The political subculture of anti-Obama leftists has entered a phase by this point in the Obama presidency where the truth of its worldview is so well-established to its own adherents that it requires no exposition. Tom Frank, an anti-Obama leftist, interviews Cornel West, another anti-Obama leftist, in a conversation so deeply marinated in shared assumptions that, at one point, both interviewer and interviewee agree that nobody disagrees with them. Frank asks West, “Is there anybody who thinks he’s progressive enough today? West replies, “Nobody I know. Not even among the progressive liberals.” What about maybe the 61 million people who voted for Mitt Romney? Some of them may even think Obama is too progressive.

West and Frank are certainly correct about one thing: Obama does not fully subscribe to their point of view, and he never has. When he ran as a pragmatist who understood the value of the market, Obama was not lying. A world where Cornel West could govern without any constraints would look very different from a world where Obama could govern without constraints. In that one sense, the left’s mistrust of Obama has a fully rational basis.

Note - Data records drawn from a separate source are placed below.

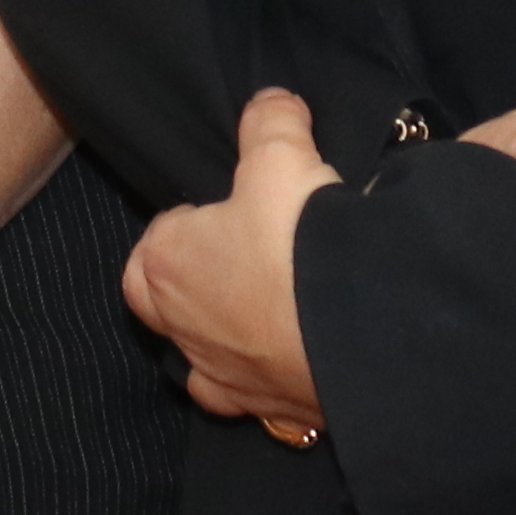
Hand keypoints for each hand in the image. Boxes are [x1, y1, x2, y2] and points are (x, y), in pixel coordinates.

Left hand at [123, 87, 332, 430]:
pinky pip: (245, 396)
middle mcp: (180, 328)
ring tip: (262, 309)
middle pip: (159, 302)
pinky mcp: (262, 411)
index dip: (190, 221)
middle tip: (237, 256)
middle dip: (186, 281)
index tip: (229, 210)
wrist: (358, 336)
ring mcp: (220, 376)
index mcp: (166, 264)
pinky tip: (285, 359)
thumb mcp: (282, 159)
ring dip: (218, 333)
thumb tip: (269, 103)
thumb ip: (269, 123)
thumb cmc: (299, 244)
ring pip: (197, 355)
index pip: (157, 237)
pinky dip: (257, 377)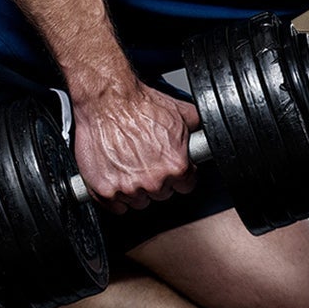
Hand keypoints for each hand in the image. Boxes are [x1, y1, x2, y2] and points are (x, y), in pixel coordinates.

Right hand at [70, 83, 202, 212]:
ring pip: (139, 202)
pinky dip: (115, 196)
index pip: (186, 186)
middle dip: (157, 181)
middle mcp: (154, 181)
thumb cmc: (138, 105)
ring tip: (129, 166)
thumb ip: (196, 132)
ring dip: (136, 189)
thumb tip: (203, 137)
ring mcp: (128, 187)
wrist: (106, 100)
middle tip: (147, 161)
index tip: (171, 168)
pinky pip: (115, 206)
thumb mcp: (181, 113)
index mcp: (176, 166)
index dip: (180, 175)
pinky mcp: (104, 189)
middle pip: (162, 194)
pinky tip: (116, 178)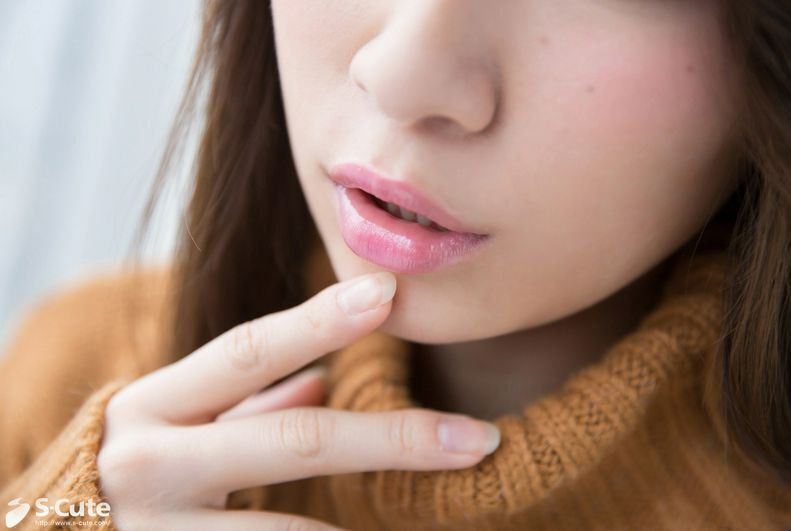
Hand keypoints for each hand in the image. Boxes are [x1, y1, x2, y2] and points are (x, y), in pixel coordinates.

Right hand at [97, 271, 500, 529]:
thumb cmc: (131, 468)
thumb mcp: (175, 421)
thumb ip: (245, 401)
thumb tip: (321, 381)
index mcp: (154, 403)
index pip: (250, 349)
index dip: (321, 320)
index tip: (390, 294)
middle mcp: (149, 462)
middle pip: (295, 439)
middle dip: (394, 439)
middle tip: (476, 437)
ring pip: (287, 529)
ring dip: (368, 518)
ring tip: (441, 488)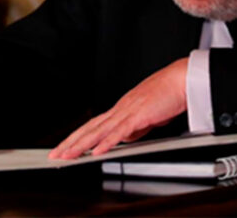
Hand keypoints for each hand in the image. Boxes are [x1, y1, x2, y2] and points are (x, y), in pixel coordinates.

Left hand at [49, 58, 188, 158]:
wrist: (182, 80)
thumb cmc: (169, 94)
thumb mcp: (147, 116)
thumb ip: (135, 128)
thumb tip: (126, 138)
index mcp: (121, 109)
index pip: (92, 126)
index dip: (77, 137)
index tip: (65, 147)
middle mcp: (120, 109)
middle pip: (89, 128)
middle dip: (70, 143)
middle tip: (54, 155)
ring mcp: (127, 111)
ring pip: (98, 131)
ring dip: (81, 145)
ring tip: (67, 156)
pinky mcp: (139, 115)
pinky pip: (119, 132)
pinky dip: (106, 142)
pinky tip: (96, 151)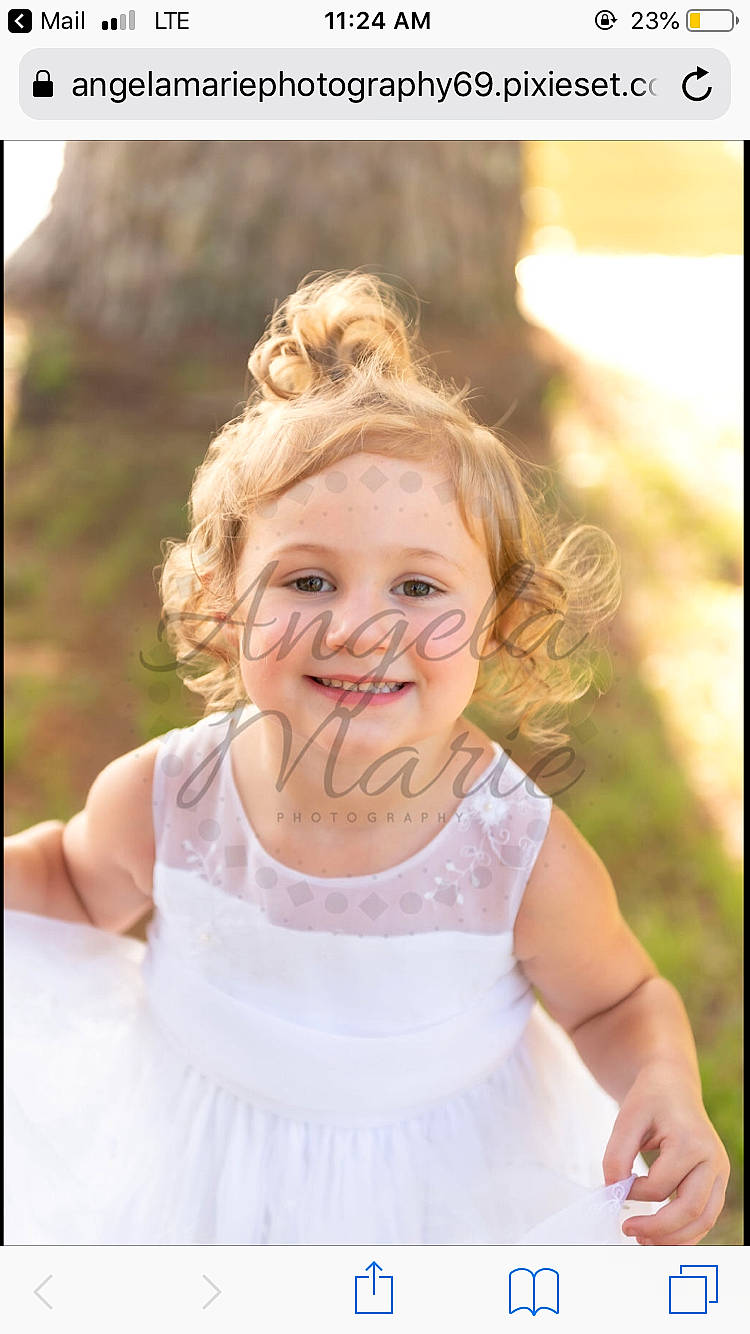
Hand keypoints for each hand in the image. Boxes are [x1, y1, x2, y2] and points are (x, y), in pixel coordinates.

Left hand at [602, 1062, 729, 1244]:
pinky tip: (661, 1236)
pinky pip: (707, 1215)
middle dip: (658, 1229)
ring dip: (675, 1238)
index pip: (660, 1186)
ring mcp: (719, 1172)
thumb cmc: (650, 1099)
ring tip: (644, 1241)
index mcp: (690, 1142)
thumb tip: (613, 1191)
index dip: (634, 1194)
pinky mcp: (717, 1181)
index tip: (616, 1187)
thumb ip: (617, 1154)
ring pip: (704, 1219)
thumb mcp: (627, 1117)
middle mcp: (712, 1160)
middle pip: (691, 1210)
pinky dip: (686, 1231)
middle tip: (627, 1230)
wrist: (673, 1085)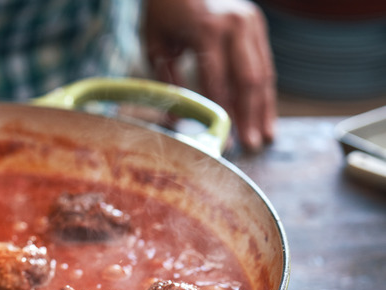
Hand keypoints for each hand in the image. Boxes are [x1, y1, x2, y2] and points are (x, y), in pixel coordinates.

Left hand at [143, 0, 275, 150]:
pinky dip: (264, 90)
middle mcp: (235, 25)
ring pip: (263, 72)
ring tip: (265, 136)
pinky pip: (264, 62)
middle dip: (250, 115)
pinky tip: (264, 112)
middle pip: (249, 79)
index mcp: (207, 30)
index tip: (225, 139)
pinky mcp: (257, 24)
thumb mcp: (156, 45)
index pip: (218, 82)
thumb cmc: (162, 13)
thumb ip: (167, 81)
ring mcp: (250, 22)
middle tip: (251, 145)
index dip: (223, 113)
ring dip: (264, 107)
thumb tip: (178, 120)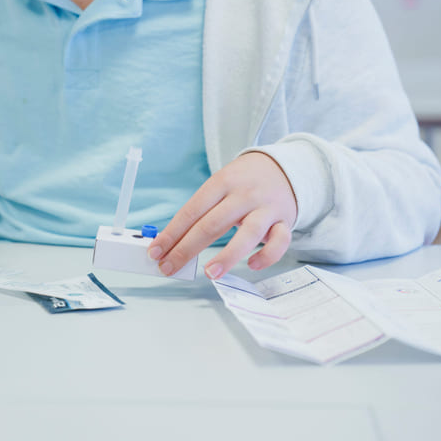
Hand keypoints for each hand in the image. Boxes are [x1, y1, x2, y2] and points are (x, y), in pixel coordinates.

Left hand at [147, 151, 296, 278]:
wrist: (284, 167)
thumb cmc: (243, 182)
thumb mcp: (220, 186)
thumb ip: (200, 212)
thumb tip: (170, 243)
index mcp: (222, 183)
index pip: (191, 211)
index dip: (171, 233)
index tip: (155, 252)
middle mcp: (244, 195)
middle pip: (212, 224)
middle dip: (187, 249)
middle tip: (169, 267)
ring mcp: (266, 208)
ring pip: (249, 233)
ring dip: (228, 255)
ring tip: (210, 273)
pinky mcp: (285, 221)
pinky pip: (280, 242)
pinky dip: (267, 255)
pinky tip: (252, 265)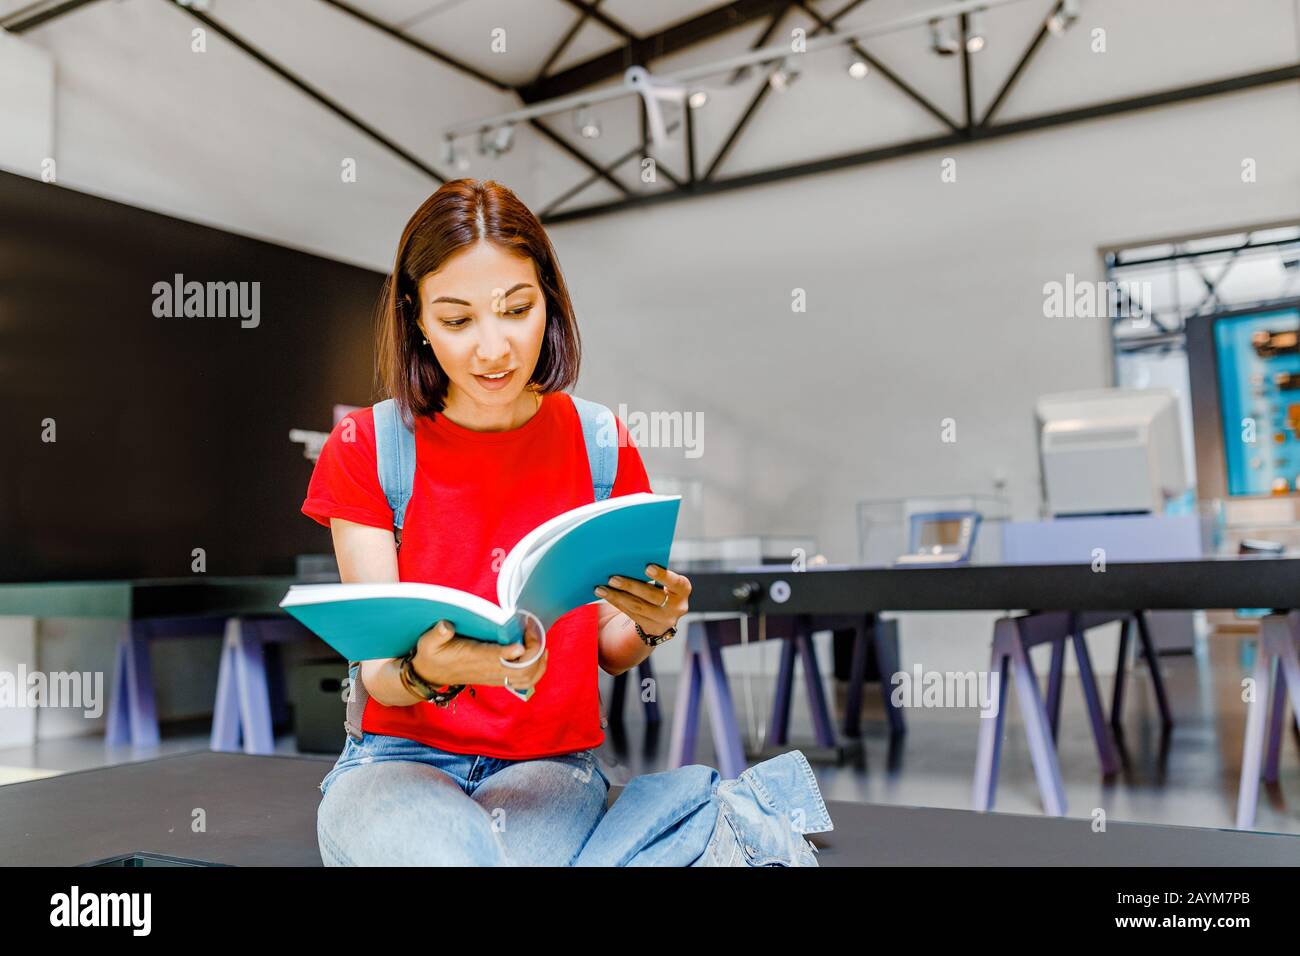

But West, and much of the American left, doesn’t merely believe that. It also believes that a world where Obama can govern without constraints is the actual world we live in, or, at least, a reasonable approximation thereof. More inspiring speeches, harder fighting, or some other unspecified application of willpower is all it would take to have forced Olympia Snowe to vote for a larger stimulus or Scott Brown to go along with tougher financial regulation. Because they cannot conceive of any limits to Obama's power, betrayal and haplessness are the only causes they can imagine for their distress. (West: "What I hear is that, '[Obama] pimped us.' I heard that a zillion times. 'He pimped us, brother West.'”)

The field of political science, with its firm grasp of multiple veto points, the limits of rhetoric, and other structural realities of the federal government, is an alien field to the anti-Obama left. Its chosen field is history. (Michael Kazin's anti-Obama polemic in the New Republic likewise stays away from political science and lashes Obama with historical counterexamples.) Their version of history offers hackneyed, romanticized tales rather than the real thing.